Mexikos Kartellmacht: Forscher beleuchtet Einfluss auf Fußball und US-Rhetorik
Oswaldo Zavala, ein Forscher mit Schwerpunkt auf der Macht von Kartellen, analysiert die Kontrolle des Fußballs in Mexiko. Seine Erkenntnisse beleuchten, wer tatsächlich die Sportlandschaft des Landes steuert.
Zavala hinterfragt zudem die amerikanische Rhetorik, die Mexiko als gescheiterten Staat in den Händen von Kartellen darstellt. Er bezeichnet diese Darstellung als ein politisches Konstrukt.
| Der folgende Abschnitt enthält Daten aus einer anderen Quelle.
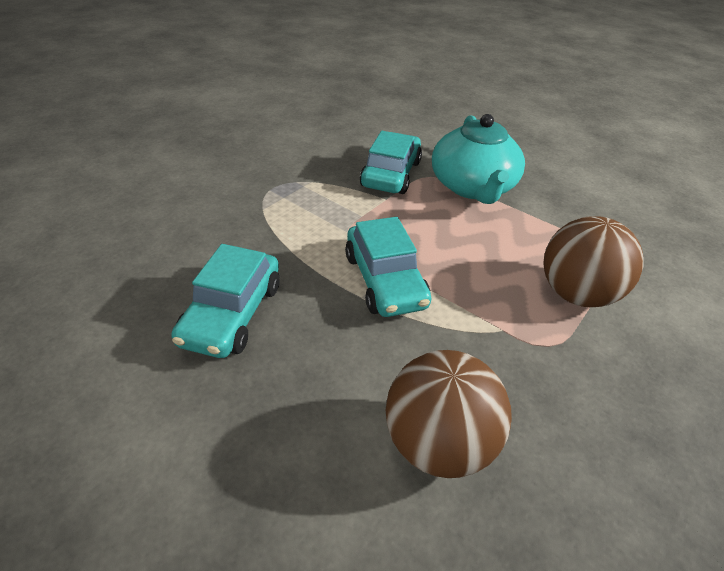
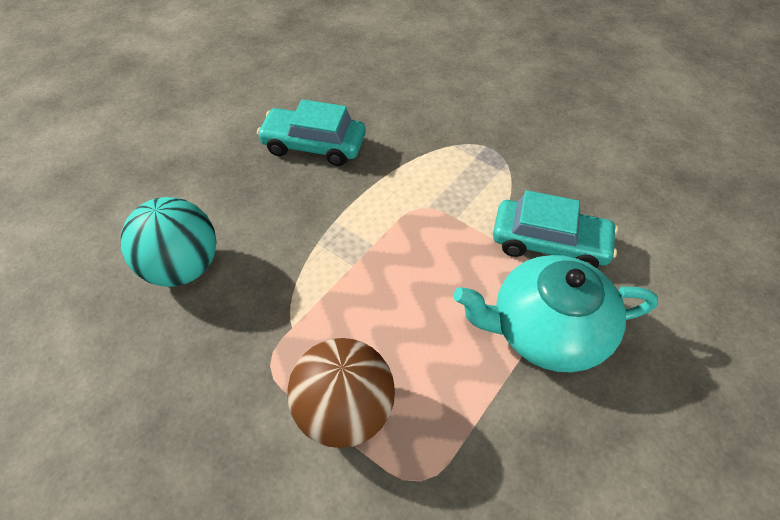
camera: 90 degrees right, 10 degrees up
(385, 280) = (356, 237): turquoise car -> none
(438, 443) = (182, 267): brown ball -> turquoise ball

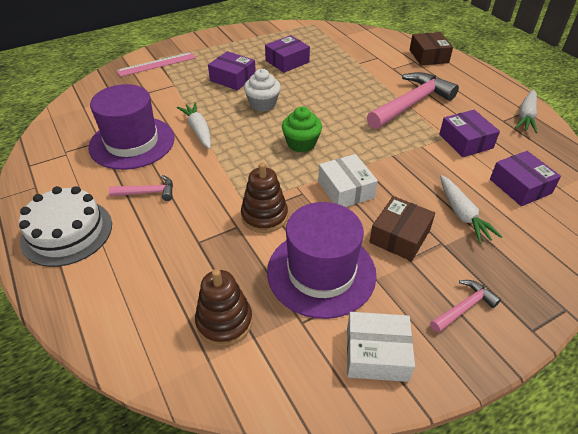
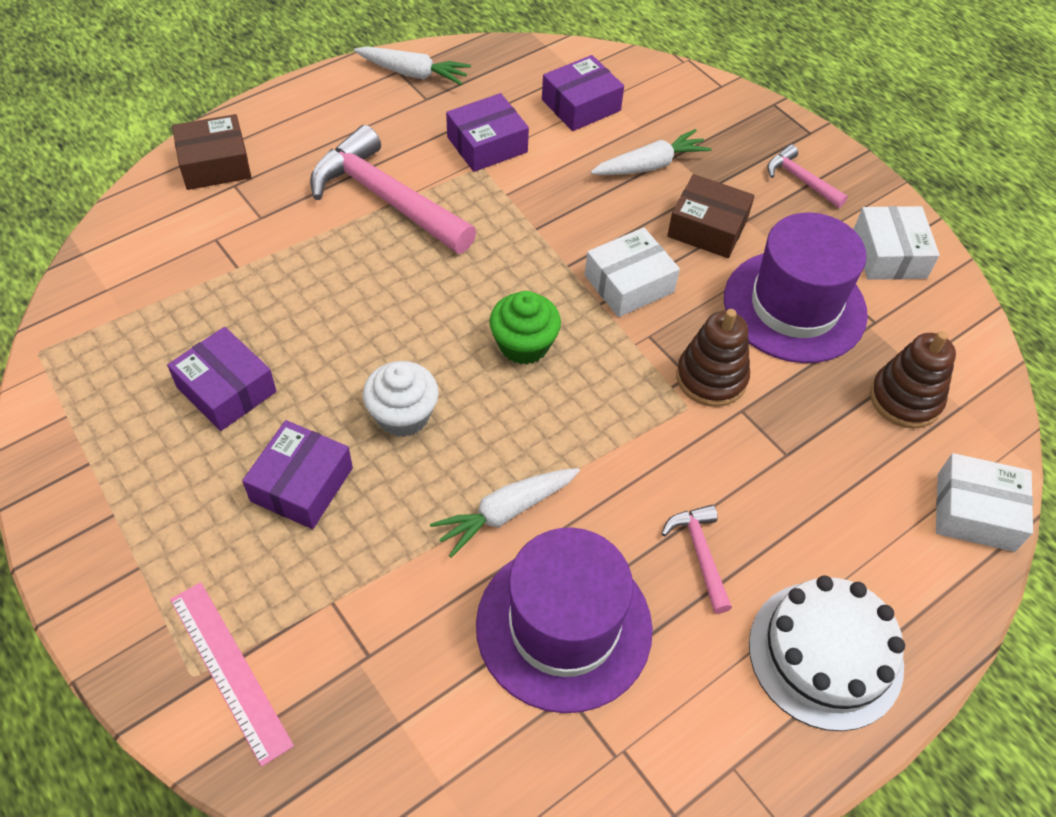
camera: 100 degrees left, 10 degrees up
(117, 338) = (975, 512): none -> white box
Die Spannungen zwischen den USA und Mexiko könnten sich laut Zavala im Kontext der gemeinsamen Weltmeisterschaft, die in wenigen Tagen beginnt, für Donald Trump als politisch brisant erweisen.
Hintergrund
Die Beziehungen zwischen Mexiko und den USA sind oft von Diskussionen über Migration, Handel und Drogenkartelle geprägt. Die gemeinsame Ausrichtung großer Sportveranstaltungen wie einer Fußball-Weltmeisterschaft kann diese Dynamiken zusätzlich beeinflussen und politische Debatten anheizen.